Dataset entries
-- Opening Marker --

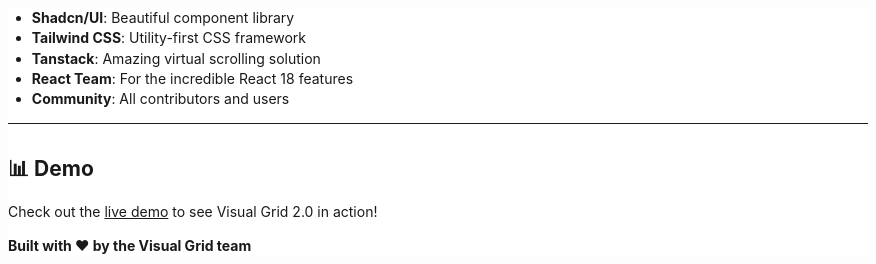 - **Shadcn/UI**: Beautiful component library
- **Tailwind CSS**: Utility-first CSS framework
- **Tanstack**: Amazing virtual scrolling solution
- **React Team**: For the incredible React 18 features
- **Community**: All contributors and users

---

## 📊 Demo

Check out the [live demo](./index.html) to see Visual Grid 2.0 in action!

**Built with ❤️ by the Visual Grid team**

-- Closing Marker --

## Requirement
Some lines above hold the word "Visual". Copy all of them.

## Written reply
Check out the [live demo](./index.html) to see Visual Grid 2.0 in action!
**Built with ❤️ by the Visual Grid team**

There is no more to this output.